Nunca experimentou esse gostinho de não se sentir representado na sociedade (por exemplo, se você é um homem branco, cisgênero e heterossexual de classe média ou classe média alta)? Então, a regra número um para saber como lidar com todos os casos em que pessoas diferentes de você te contam que não se sentiram representadas ou respeitadas é nunca achar que esta pessoa está inventando ou exagerando. Lembre-se que o mundo como é hoje foi desenhado de forma excludente e preconceituosa e se você nunca foi oprimido não pode mesmo saber como funciona.

Mas, a consequência ainda mais grave de uma sociedade desenhada para representar poucas pessoas é a violência que as pessoas não representadas sofrem no dia a dia, por pessoas não acostumadas a respeitar pessoas (em geral) – respeitam apenas as pessoas-semelhantes.

É por essa violência, a violência sofrida por milhares de mulheres, pessoas negras, travestis, transgêneros e homossexuais, simplesmente por serem quem são, que é urgente aprendermos o respeito. E o respeito começa por eu entender quem você é e você entender quem eu sou, sem julgamentos, sem aferições, sem atribuições.

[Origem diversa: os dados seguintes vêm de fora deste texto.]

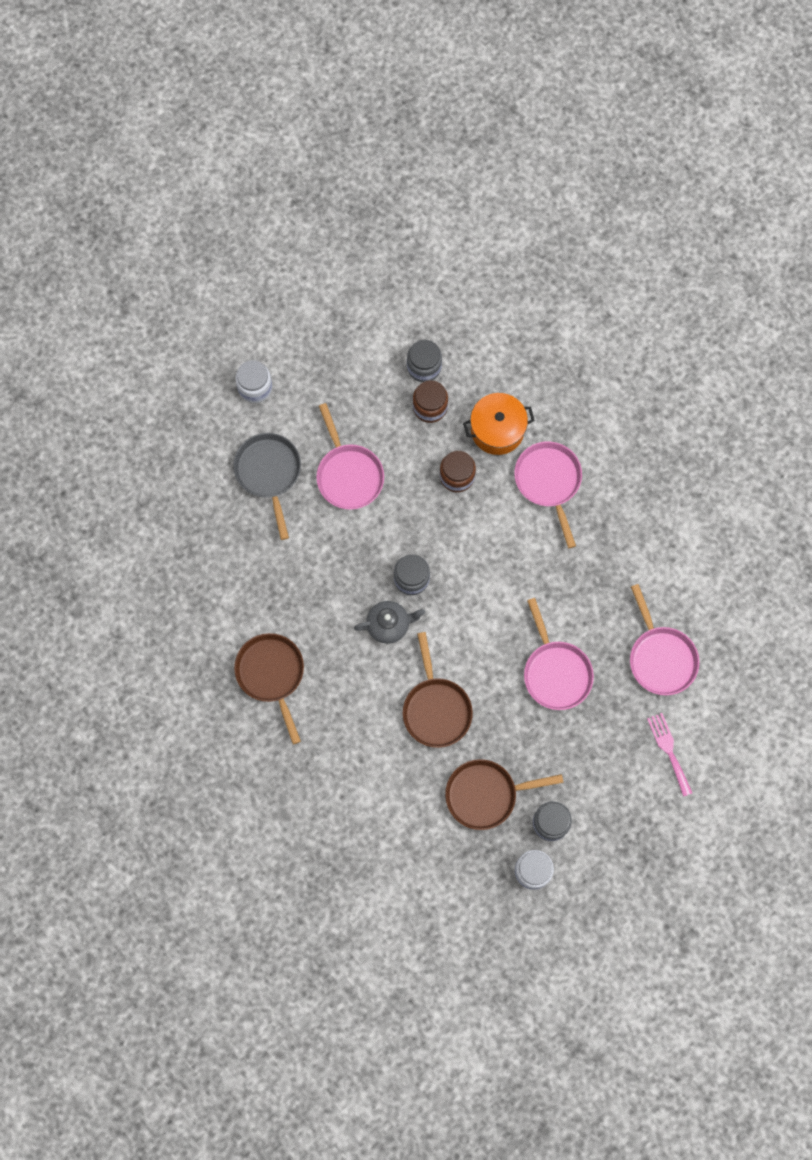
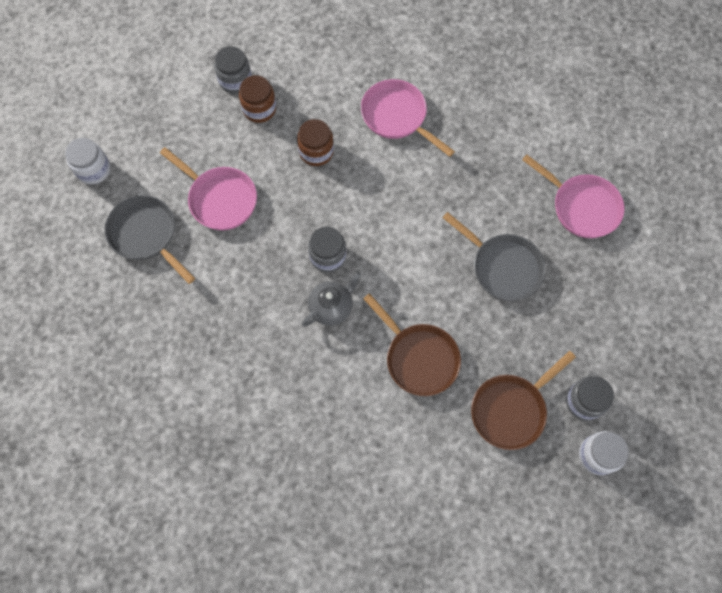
camera: 30 degrees left, 5 degrees down
(271, 674) = (248, 412): brown pan -> none
(497, 430) = (328, 98): orange pot -> none
(555, 672) = (502, 267): pink pan -> grey pan
(669, 750) = (641, 279): pink fork -> none

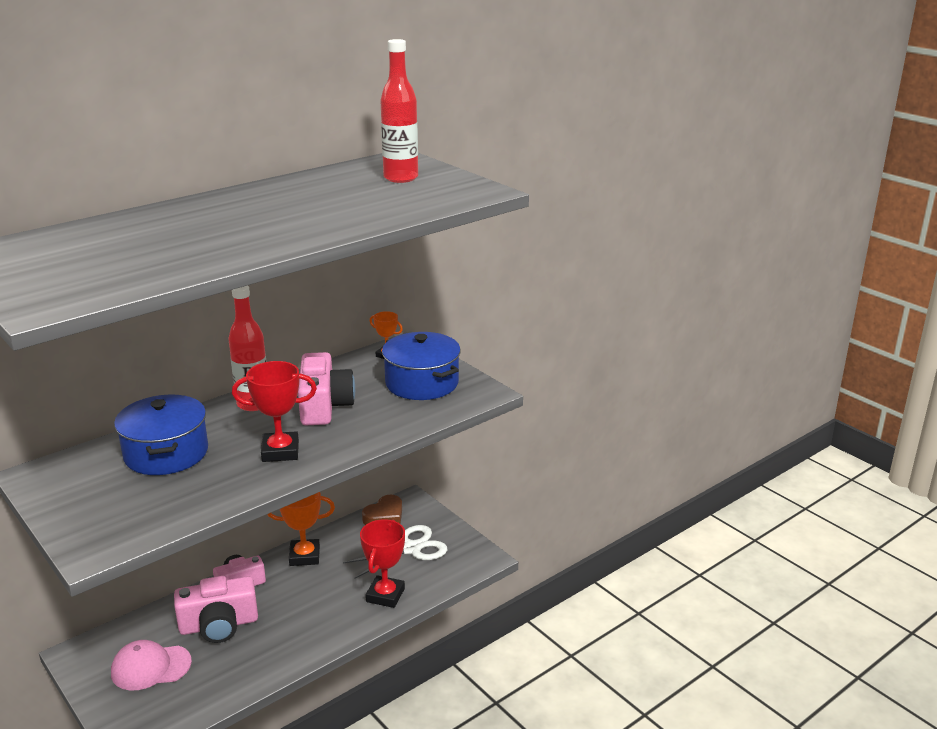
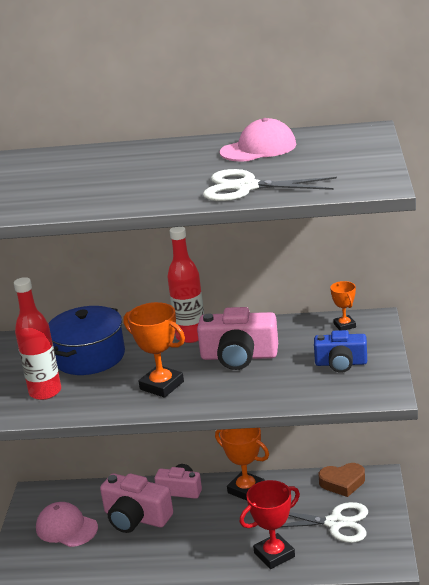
camera: 45 degrees right, 0 degrees up
(280, 451) = (162, 385): red trophy -> orange trophy
(324, 405) = (239, 356): pink camera -> pink camera turned 60 degrees clockwise
(325, 184) = (258, 148): none -> pink cap
(374, 213) = (246, 187): none -> white scissors
(401, 178) = (329, 154): red bottle -> red bottle (45, 392)
(422, 383) = (341, 363): blue pot -> blue camera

Para muita gente, falar desse assunto é incômodo e complicado mesmo. “Antigamente era mais simples”, dizem. Sim, sempre será mais simples o caminho que só atende a minoria, da mesma forma que as escolas públicas, “antigamente” (ou, quando o ensino não era universalizado e as escolas públicas atendiam uma amostra bem limitada da sociedade), eram melhores.

Não consigo imaginar nada mais incômodo, porém, do que acordar e ter que se fingir outra pessoa ou sair na rua todos os dias com medo de ser sexualmente agredida só porque é complicado e incômodo para as pessoas aprenderem a respeitar as outras.

Isso sim é um inaceitável incômodo e todos os discursos que tentam silenciá-lo ou minimizá-lo de alguma forma são, automaticamente, discursos conservadores de uma ordem que serve ao conforto de pouquíssimas pessoas.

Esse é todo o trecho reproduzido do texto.